#### AAN DE SLAG:
**A.** Beantwoord deze vragen over het stuk over atheïsten in Londen:
(i) Waar kwam The Sunday Assembly tot mei samen?
(ii) Wat eten de zakenlui op de bankjes in de zon?
(iii) Welke filosoof noemt de City het epicentrum van doelloos individualisme in Engeland?
**B.** Schrijf uit het stuk over atheïsten in Londen alles van "Kerk & religie" tot en met "de glimmende wolkenkrabbers." opnieuw op, en wissel daarbij "zakenlui" om voor "kantoormensen".
**C.** Vat het stuk over atheïsten in Londen samen in twee zinnen.

#### GEKOZEN FRAGMENT:
______

Kerk & religie

Kerken bij de atheïsten in Londen

Atheïsten in Londen organiseren hun eigen godloze kerk­diensten. De enorme toeloop overtreft alle verwachtingen. „Als ik nog geloofde, zou ik nu de Heere prijzen.”

Menno van den Bos

20 August 2013 19:51Gewijzigd op 15 November 2020 05:23
The Sunday Assembly kwam tot mei samen in een voormalige anglicaanse kerk in Londen. Beeld AFP
The Sunday Assembly kwam tot mei samen in een voormalige anglicaanse kerk in Londen. Beeld AFP

Lunchtijd in de City, het kolkende zakendistrict in hartje Londen. Op bankjes in de zon prikken zakenlui zwijgend hun sushi’s weg. Met hun andere hand checken ze continu hun smartphone. Daarna stromen ze weer terug naar de glimmende wolkenkrabbers.

De City is het epicentrum van doelloos individualisme in Engeland, vindt de atheïstische filosoof Alain de Botton. Precies daarom wilde hij hier vorig jaar een tempel voor ongelovigen neerzetten. Londenaren „zonder perspectief” zouden zich hier kunnen bezinnen op het leven.

______

Uitgehaalde gegevens
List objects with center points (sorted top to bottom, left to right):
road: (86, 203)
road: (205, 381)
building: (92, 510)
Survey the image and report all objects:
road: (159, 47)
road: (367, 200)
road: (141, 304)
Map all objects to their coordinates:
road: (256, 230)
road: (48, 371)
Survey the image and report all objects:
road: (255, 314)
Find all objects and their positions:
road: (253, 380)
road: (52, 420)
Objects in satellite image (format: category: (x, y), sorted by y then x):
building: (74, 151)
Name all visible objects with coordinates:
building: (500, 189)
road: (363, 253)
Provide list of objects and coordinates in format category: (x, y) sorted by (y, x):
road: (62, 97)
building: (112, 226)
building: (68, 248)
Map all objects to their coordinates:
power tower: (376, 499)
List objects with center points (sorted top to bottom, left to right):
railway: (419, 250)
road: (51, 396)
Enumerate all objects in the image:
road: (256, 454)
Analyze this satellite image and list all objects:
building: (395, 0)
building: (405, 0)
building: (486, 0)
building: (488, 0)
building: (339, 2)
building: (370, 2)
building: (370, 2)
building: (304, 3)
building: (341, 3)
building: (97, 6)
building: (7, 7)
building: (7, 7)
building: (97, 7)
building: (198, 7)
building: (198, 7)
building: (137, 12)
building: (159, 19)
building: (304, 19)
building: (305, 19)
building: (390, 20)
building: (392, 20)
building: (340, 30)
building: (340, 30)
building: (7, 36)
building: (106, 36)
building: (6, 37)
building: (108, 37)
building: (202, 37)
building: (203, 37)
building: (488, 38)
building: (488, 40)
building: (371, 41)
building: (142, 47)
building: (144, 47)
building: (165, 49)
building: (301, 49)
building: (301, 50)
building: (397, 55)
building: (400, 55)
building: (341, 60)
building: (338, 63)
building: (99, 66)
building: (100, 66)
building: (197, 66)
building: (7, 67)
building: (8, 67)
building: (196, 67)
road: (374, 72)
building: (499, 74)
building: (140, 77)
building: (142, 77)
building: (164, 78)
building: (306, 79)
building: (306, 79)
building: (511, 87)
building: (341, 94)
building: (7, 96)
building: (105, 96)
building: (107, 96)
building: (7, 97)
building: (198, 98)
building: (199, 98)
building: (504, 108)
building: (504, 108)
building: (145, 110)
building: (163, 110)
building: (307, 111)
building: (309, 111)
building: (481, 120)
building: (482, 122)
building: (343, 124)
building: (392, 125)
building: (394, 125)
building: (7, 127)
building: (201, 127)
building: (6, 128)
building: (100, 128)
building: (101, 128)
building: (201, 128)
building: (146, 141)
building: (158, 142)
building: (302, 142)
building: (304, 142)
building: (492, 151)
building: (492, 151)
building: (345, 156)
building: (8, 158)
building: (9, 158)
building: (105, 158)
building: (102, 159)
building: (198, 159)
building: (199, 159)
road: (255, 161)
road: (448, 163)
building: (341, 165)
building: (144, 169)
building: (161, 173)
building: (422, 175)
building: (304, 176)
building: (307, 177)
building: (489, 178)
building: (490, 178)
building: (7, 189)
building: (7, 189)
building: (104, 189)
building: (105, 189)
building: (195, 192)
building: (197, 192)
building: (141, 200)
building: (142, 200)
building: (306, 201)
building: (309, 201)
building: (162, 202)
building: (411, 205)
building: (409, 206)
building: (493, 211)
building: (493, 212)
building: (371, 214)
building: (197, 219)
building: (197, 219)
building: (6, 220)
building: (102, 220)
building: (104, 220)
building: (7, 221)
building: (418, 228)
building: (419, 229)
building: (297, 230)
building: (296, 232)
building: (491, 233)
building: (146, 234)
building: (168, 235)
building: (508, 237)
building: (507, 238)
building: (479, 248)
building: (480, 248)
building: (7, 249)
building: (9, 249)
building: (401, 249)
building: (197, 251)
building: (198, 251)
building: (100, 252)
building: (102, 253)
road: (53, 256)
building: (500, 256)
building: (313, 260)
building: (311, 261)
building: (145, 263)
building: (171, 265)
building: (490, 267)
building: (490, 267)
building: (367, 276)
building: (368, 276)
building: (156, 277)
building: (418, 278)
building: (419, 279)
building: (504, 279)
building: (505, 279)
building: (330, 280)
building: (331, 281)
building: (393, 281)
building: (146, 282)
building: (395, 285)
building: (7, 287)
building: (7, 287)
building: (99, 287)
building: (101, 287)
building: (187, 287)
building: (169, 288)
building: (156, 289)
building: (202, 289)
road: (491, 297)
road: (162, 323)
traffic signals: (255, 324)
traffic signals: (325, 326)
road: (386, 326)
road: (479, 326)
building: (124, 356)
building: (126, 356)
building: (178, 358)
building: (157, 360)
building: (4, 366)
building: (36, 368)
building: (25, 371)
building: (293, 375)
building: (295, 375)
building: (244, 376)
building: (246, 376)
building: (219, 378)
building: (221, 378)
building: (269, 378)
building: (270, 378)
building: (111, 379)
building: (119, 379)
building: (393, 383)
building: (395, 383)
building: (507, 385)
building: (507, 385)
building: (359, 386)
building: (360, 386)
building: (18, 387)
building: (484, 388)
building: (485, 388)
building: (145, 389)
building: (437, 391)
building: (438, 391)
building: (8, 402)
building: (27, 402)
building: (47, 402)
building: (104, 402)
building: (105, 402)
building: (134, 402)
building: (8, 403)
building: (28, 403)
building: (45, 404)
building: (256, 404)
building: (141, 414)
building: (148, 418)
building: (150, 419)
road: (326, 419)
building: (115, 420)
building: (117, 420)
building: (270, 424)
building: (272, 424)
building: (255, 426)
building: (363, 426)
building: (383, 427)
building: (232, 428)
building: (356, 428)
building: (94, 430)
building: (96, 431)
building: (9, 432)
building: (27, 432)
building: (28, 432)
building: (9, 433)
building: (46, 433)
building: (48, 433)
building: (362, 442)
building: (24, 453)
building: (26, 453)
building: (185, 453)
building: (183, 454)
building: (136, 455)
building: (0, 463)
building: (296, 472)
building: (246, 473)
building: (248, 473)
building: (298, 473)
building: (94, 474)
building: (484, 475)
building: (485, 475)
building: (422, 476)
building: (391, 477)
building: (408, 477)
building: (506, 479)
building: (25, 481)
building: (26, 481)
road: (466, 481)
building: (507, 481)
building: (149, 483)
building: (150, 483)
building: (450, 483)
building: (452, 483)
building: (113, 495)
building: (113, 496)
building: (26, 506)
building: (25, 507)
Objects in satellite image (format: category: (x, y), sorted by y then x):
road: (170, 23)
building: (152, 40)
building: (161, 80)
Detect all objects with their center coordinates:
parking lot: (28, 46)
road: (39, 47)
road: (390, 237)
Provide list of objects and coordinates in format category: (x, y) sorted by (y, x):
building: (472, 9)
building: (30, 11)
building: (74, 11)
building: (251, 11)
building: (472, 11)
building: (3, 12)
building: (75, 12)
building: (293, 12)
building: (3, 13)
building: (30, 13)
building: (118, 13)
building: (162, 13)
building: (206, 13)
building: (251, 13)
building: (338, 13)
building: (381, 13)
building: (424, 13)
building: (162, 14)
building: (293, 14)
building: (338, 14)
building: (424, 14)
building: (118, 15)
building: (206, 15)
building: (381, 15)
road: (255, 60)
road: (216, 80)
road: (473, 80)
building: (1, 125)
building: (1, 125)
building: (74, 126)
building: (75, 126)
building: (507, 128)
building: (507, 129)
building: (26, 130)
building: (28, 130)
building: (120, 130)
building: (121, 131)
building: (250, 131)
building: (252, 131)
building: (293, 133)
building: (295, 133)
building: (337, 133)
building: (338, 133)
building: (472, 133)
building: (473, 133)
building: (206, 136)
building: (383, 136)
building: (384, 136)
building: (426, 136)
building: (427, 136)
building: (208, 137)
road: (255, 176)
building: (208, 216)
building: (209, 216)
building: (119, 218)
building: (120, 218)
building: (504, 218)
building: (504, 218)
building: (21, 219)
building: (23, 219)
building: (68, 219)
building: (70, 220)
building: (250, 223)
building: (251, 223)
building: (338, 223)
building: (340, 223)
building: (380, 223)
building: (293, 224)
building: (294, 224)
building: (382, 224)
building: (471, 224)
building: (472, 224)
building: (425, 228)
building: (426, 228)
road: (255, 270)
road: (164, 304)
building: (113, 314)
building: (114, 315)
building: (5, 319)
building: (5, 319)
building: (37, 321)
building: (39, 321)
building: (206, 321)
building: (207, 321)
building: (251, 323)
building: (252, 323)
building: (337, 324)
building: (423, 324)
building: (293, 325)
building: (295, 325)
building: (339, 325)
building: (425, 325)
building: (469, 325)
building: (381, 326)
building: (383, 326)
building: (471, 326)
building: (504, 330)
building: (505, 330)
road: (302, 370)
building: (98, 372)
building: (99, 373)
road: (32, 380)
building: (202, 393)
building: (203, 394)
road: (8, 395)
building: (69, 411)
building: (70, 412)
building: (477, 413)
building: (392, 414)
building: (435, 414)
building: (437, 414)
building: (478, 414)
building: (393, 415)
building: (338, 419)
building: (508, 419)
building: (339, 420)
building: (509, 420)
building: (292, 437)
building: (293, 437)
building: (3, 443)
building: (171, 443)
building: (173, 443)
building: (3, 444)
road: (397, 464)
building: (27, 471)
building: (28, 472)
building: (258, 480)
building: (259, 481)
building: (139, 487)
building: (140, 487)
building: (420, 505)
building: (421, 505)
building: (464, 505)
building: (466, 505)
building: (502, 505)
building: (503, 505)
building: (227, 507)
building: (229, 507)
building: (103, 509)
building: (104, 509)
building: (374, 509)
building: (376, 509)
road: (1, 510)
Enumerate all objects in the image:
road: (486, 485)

______

#### UITWERKINGEN:
**A.**
(i) In een voormalige anglicaanse kerk in Londen.
(ii) Sushi's.
(iii) Alain de Botton.

**B.**
Kerk & religie

Kerken bij de atheïsten in Londen

Atheïsten in Londen organiseren hun eigen godloze kerk­diensten. De enorme toeloop overtreft alle verwachtingen. „Als ik nog geloofde, zou ik nu de Heere prijzen.”

Menno van den Bos

20 August 2013 19:51Gewijzigd op 15 November 2020 05:23
The Sunday Assembly kwam tot mei samen in een voormalige anglicaanse kerk in Londen. Beeld AFP
The Sunday Assembly kwam tot mei samen in een voormalige anglicaanse kerk in Londen. Beeld AFP

Lunchtijd in de City, het kolkende zakendistrict in hartje Londen. Op bankjes in de zon prikken kantoormensen zwijgend hun sushi’s weg. Met hun andere hand checken ze continu hun smartphone. Daarna stromen ze weer terug naar de glimmende wolkenkrabbers.

**C.** Atheïsten in Londen houden hun eigen godloze kerkdiensten, en de toeloop overtreft alle verwachtingen. De atheïstische filosoof Alain de Botton ziet de City als het epicentrum van doelloos individualisme in Engeland en wilde daar vorig jaar een tempel voor ongelovigen neerzetten.